Divergierende Ergebnisse lassen sich teilweise mit unterschiedlichen Erhebungszeiträumen erklären. Forsa fragte zwischen dem 3. und dem 8. Juni, Allensbach zwischen dem 25. Mai und dem 4. Juni. Die Auswirkungen der Auseinandersetzungen um Jürgen Möllemann auf die Akzeptanz der FDP werden also wahrscheinlich von Forsa besser widergespiegelt: 74 Prozent der Befragten, lesen wir, wollen nicht, dass der Vizechef der Liberalen eine größere Rolle in der deutschen Politik spielt. Allensbach sieht bei der FDP hingegen – vorläufig – nur einen geringen Schwund.

Dem Institut vom Bodensee geht es ohnedies weniger um eine Momentaufnahme als um eine langfristige Beobachtung des Wählerverhaltens. Und da sieht es offenbar nicht so gut für Rot-Grün aus. Seit dem Frühjahr 2001 bröckelt das Vertrauen in die amtierende Regierung, weil, so Allensbach, von da an die Wähler die Hoffnung auf einen Wirtschaftsaufschwung verloren. Der Prozentsatz der Bundesbürger, die sich einen Regierungswechsel wünschten, stieg von 29 im März/April 2001 auf 44 Prozent in der aktuellen Befragung. Einen solchen langfristigen Trend nicht nur zu brechen, sondern auch kurzfristig umzukehren, erläutert die Institutsleiterin Renate Köcher, sei schwer.

Mag ja sein.
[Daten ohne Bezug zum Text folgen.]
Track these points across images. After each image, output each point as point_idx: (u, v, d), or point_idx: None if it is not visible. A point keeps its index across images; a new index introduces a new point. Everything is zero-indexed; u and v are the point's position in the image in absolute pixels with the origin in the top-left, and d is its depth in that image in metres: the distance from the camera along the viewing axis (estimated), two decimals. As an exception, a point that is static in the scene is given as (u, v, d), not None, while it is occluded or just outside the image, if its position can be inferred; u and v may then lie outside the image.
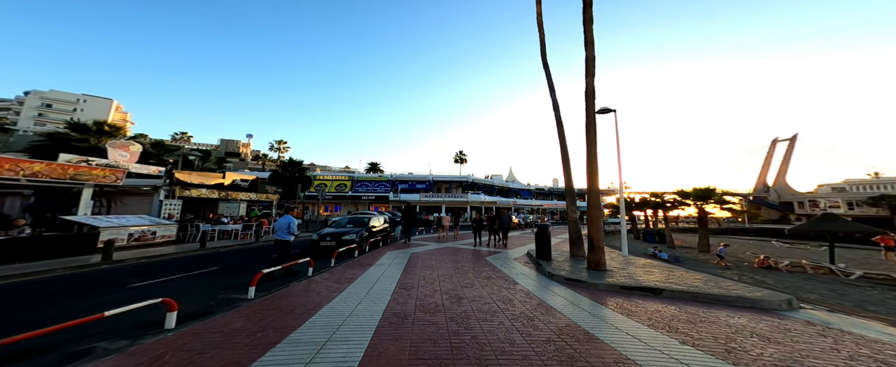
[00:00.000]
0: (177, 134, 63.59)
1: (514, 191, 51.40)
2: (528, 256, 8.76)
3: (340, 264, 7.17)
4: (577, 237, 7.78)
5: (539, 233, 7.44)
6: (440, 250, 9.72)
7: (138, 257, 7.30)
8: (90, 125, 20.19)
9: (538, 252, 7.50)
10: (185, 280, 5.72)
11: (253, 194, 17.20)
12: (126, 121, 62.77)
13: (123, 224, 8.09)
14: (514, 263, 7.61)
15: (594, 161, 6.32)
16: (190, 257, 8.12)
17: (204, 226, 11.33)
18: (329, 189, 40.17)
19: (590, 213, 6.55)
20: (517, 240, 13.67)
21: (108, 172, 8.59)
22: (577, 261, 7.19)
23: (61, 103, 54.32)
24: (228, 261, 7.74)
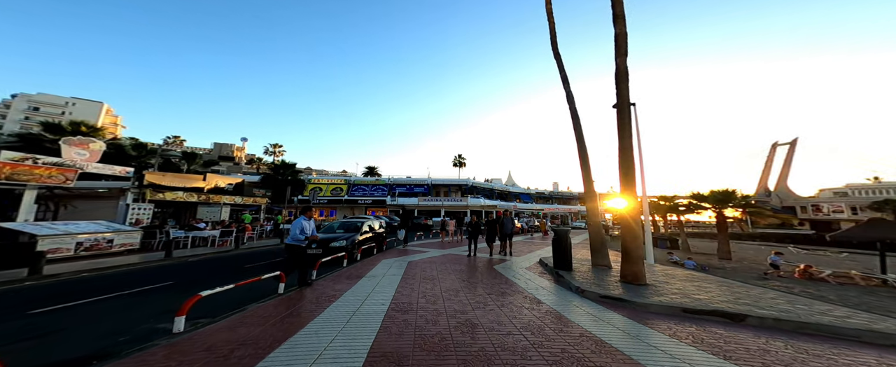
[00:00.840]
0: (169, 137, 62.20)
1: (514, 195, 50.46)
2: (542, 265, 7.65)
3: (325, 275, 6.02)
4: (600, 245, 6.69)
5: (558, 239, 6.35)
6: (441, 258, 8.58)
7: (80, 271, 6.07)
8: (65, 125, 18.95)
9: (557, 261, 6.40)
10: (116, 302, 4.53)
11: (238, 198, 15.98)
12: (117, 124, 61.26)
13: (70, 231, 6.88)
14: (526, 273, 6.50)
15: (629, 156, 5.30)
16: (146, 269, 6.88)
17: (175, 232, 10.09)
18: (324, 193, 38.85)
19: (625, 218, 5.47)
20: (522, 246, 12.54)
21: (55, 171, 7.39)
22: (601, 271, 6.10)
23: (49, 106, 52.91)
24: (189, 274, 6.52)
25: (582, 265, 6.79)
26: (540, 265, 7.75)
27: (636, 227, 5.13)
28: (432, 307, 4.02)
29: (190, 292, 4.76)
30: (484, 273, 6.47)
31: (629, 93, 5.52)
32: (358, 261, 8.05)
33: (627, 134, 5.33)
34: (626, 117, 5.39)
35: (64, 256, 6.74)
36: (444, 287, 5.20)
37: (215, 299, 3.73)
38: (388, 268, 6.93)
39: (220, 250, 10.17)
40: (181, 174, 13.28)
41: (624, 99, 5.46)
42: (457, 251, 10.08)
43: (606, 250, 6.74)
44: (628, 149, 5.31)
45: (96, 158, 9.64)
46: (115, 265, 6.77)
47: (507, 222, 9.41)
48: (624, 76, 5.47)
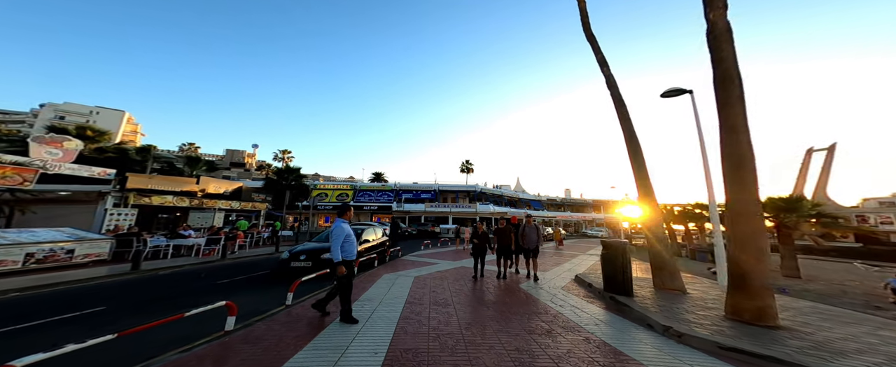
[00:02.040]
0: (184, 144, 63.81)
1: (525, 202, 48.42)
2: (582, 284, 6.07)
3: (307, 297, 4.67)
4: (665, 261, 5.08)
5: (612, 255, 4.80)
6: (454, 273, 7.11)
7: (21, 289, 4.92)
8: (71, 129, 18.73)
9: (610, 283, 4.83)
10: None
11: (236, 204, 15.05)
12: (137, 132, 63.55)
13: (19, 240, 5.85)
14: (568, 298, 4.97)
15: (740, 140, 3.60)
16: (99, 286, 5.70)
17: (155, 240, 9.04)
18: (330, 198, 38.06)
19: (738, 225, 3.74)
20: (539, 258, 10.90)
21: (9, 170, 6.48)
22: (675, 299, 4.51)
23: (74, 115, 55.28)
24: (140, 294, 5.27)
25: (642, 288, 5.18)
26: (577, 284, 6.16)
27: (759, 238, 3.41)
28: (450, 359, 2.58)
29: (103, 326, 3.49)
30: (511, 297, 4.97)
31: (735, 54, 3.87)
32: (354, 276, 6.68)
33: (738, 111, 3.65)
34: (729, 89, 3.73)
35: (8, 269, 5.68)
36: (462, 319, 3.75)
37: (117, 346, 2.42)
38: (389, 287, 5.52)
39: (204, 260, 9.02)
40: (171, 177, 12.47)
41: (728, 62, 3.81)
42: (471, 264, 8.61)
43: (676, 268, 5.11)
44: (740, 131, 3.61)
45: (71, 158, 8.82)
46: (68, 281, 5.63)
47: (530, 233, 6.59)
48: (725, 36, 3.88)
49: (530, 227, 6.67)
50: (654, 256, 5.28)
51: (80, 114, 55.88)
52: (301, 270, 6.67)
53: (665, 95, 6.71)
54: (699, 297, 4.72)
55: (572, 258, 11.46)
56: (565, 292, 5.40)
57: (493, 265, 7.40)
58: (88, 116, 55.98)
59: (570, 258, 11.39)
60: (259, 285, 6.16)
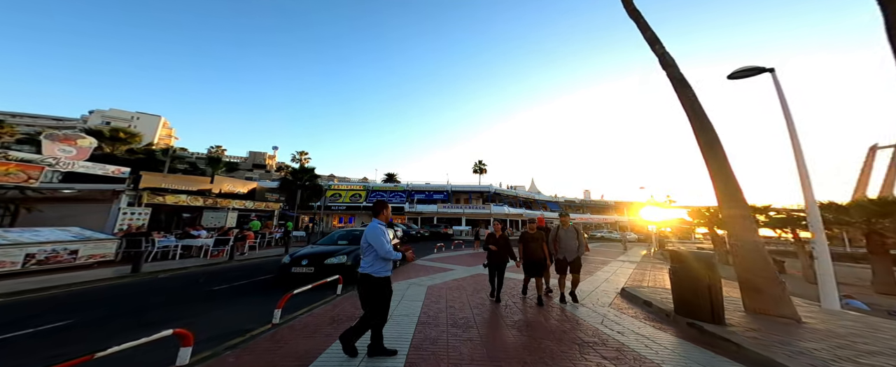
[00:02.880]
0: (212, 147, 67.70)
1: (541, 203, 46.37)
2: (633, 302, 4.90)
3: (298, 314, 3.91)
4: (767, 279, 3.80)
5: (689, 270, 3.63)
6: (472, 282, 6.14)
7: (14, 293, 4.58)
8: (105, 131, 19.74)
9: (687, 306, 3.66)
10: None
11: (249, 203, 15.00)
12: (171, 136, 68.46)
13: (19, 240, 5.65)
14: (623, 320, 3.88)
15: None
16: (85, 292, 5.30)
17: (165, 241, 8.84)
18: (343, 199, 38.34)
19: None
20: None
21: (13, 167, 6.39)
22: (787, 329, 3.28)
23: (118, 121, 60.33)
24: (122, 303, 4.76)
25: (729, 312, 3.93)
26: (627, 301, 4.98)
27: None
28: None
29: (62, 345, 2.88)
30: (547, 317, 3.94)
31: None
32: (389, 294, 5.91)
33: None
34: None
35: (8, 271, 5.46)
36: (492, 351, 2.80)
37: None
38: (398, 299, 4.67)
39: (211, 261, 8.69)
40: (186, 176, 12.55)
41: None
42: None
43: (784, 289, 3.81)
44: None
45: (85, 157, 8.88)
46: (61, 285, 5.31)
47: (567, 238, 4.71)
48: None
49: (567, 230, 4.81)
50: (746, 271, 4.00)
51: (123, 119, 60.95)
52: (303, 276, 5.99)
53: (736, 76, 5.37)
54: (825, 329, 3.42)
55: (604, 266, 10.09)
56: (617, 313, 4.28)
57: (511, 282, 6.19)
58: (130, 121, 60.94)
59: (601, 266, 10.03)
60: (257, 292, 5.55)
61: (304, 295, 4.20)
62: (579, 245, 4.82)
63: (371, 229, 2.68)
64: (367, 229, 2.72)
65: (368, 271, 2.61)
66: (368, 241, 2.63)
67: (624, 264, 10.59)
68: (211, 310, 4.40)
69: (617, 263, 11.11)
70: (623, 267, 9.93)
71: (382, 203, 2.89)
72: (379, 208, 2.88)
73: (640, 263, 11.57)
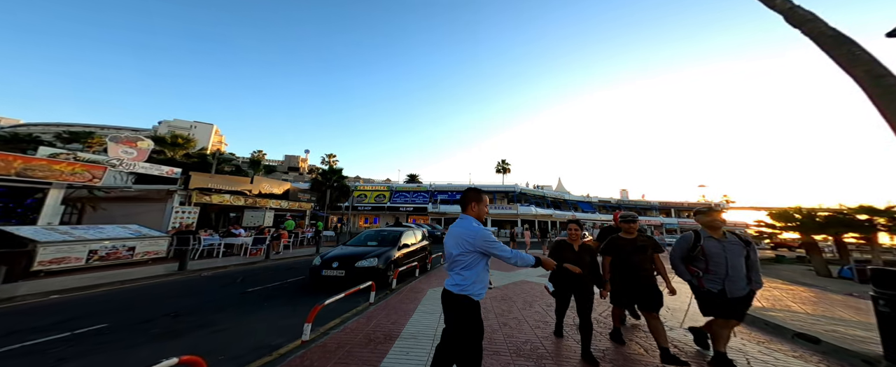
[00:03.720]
0: (254, 152, 74.53)
1: (571, 203, 43.34)
2: (780, 333, 3.65)
3: (326, 328, 3.42)
4: None
5: None
6: (518, 291, 5.27)
7: (48, 293, 4.79)
8: (167, 138, 22.12)
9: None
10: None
11: (284, 203, 15.63)
12: (222, 142, 76.95)
13: (84, 237, 6.09)
14: (791, 364, 2.70)
15: None
16: (134, 290, 5.41)
17: (209, 239, 9.25)
18: (369, 200, 39.39)
19: None
20: None
21: (79, 167, 6.98)
22: None
23: (179, 129, 69.36)
24: (163, 305, 4.70)
25: None
26: (759, 330, 3.74)
27: None
28: None
29: (96, 354, 2.64)
30: (639, 344, 2.93)
31: None
32: (392, 292, 5.36)
33: None
34: None
35: (73, 266, 5.89)
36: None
37: None
38: (440, 313, 3.98)
39: (250, 260, 8.88)
40: (229, 177, 13.37)
41: None
42: (536, 277, 6.63)
43: None
44: None
45: (144, 158, 9.71)
46: (114, 282, 5.55)
47: (732, 258, 2.43)
48: None
49: (726, 243, 2.51)
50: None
51: (183, 128, 69.79)
52: (334, 280, 5.63)
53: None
54: None
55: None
56: (761, 348, 3.12)
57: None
58: (188, 130, 69.69)
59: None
60: (289, 295, 5.28)
61: (337, 304, 3.72)
62: (753, 271, 2.46)
63: (473, 229, 1.77)
64: (460, 229, 1.82)
65: (467, 292, 1.74)
66: (478, 246, 1.72)
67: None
68: (242, 316, 4.13)
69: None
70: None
71: (476, 192, 1.96)
72: (471, 199, 1.91)
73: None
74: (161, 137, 21.61)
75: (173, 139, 22.64)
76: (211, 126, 73.78)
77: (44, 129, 18.84)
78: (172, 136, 23.22)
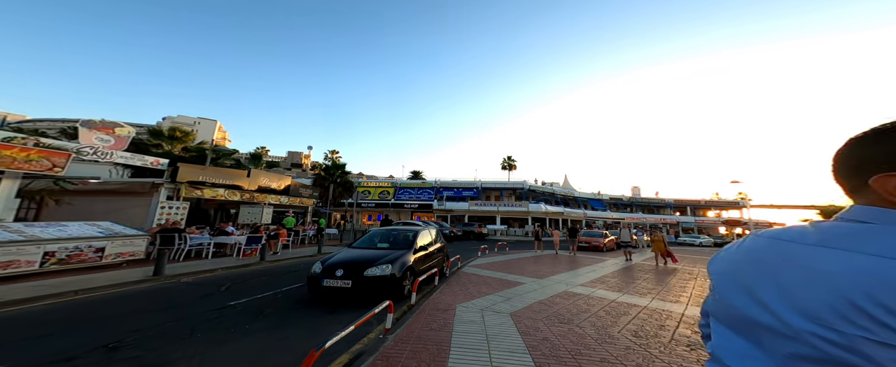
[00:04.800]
0: (258, 148, 74.28)
1: (581, 201, 41.76)
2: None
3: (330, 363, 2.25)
4: None
5: None
6: (568, 305, 4.07)
7: (17, 302, 3.74)
8: (164, 131, 21.14)
9: None
10: None
11: (285, 198, 14.59)
12: (225, 138, 76.82)
13: (37, 236, 5.03)
14: None
15: None
16: (82, 304, 4.33)
17: (198, 238, 8.21)
18: (372, 196, 38.43)
19: None
20: (659, 288, 6.96)
21: (33, 153, 5.85)
22: None
23: (184, 126, 69.27)
24: (116, 325, 3.61)
25: None
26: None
27: None
28: None
29: None
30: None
31: None
32: (411, 310, 4.21)
33: None
34: None
35: (23, 271, 4.84)
36: None
37: None
38: (481, 340, 2.80)
39: (242, 262, 7.83)
40: (223, 169, 12.36)
41: None
42: (579, 286, 5.43)
43: None
44: None
45: (123, 146, 8.65)
46: (70, 291, 4.45)
47: None
48: None
49: None
50: None
51: (187, 124, 69.64)
52: (338, 292, 4.49)
53: None
54: None
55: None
56: None
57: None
58: (192, 125, 69.63)
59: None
60: (280, 312, 4.15)
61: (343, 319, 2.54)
62: None
63: None
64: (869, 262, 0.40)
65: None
66: None
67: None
68: (211, 346, 3.00)
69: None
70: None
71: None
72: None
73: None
74: (157, 129, 20.62)
75: (171, 132, 21.59)
76: (214, 122, 73.67)
77: (50, 124, 18.46)
78: (170, 128, 22.21)
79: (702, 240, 29.19)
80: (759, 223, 38.65)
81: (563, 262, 9.89)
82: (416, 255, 5.56)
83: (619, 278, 7.13)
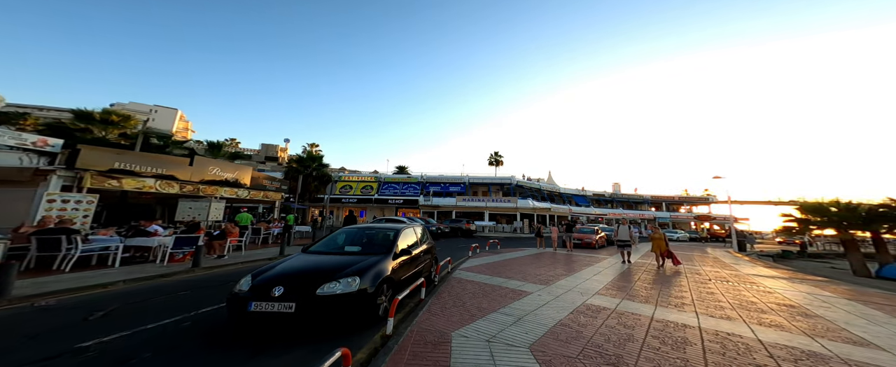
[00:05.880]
0: (227, 140, 67.56)
1: (567, 197, 42.22)
2: None
3: None
4: None
5: None
6: (598, 325, 2.89)
7: None
8: (95, 114, 17.63)
9: None
10: None
11: (243, 192, 12.36)
12: (188, 129, 68.99)
13: None
14: None
15: None
16: None
17: (101, 240, 6.15)
18: (354, 191, 35.99)
19: None
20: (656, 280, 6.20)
21: None
22: None
23: (137, 114, 60.97)
24: None
25: None
26: None
27: None
28: None
29: None
30: None
31: None
32: (387, 337, 2.82)
33: None
34: None
35: None
36: None
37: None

Aber da bleiben zwei Unwägbarkeiten: Wie geht es mit der FDP weiter, lautet die eine. Und die zweite: Im März 1998, also etwa so weit von der letzten Bundestagswahl entfernt wie heute von der nächsten, wünschten sich immerhin 59 Prozent der Wähler einen Regierungswechsel. Diese Zahl schrumpfte bis zur Wahl auf 50 Prozent, also um immerhin neun Punkte. Gäbe es auch diesmal wieder einen Umschwung ähnlichen Ausmaßes, würde es Rot-Grün wieder reichen. Schau’n wir mal.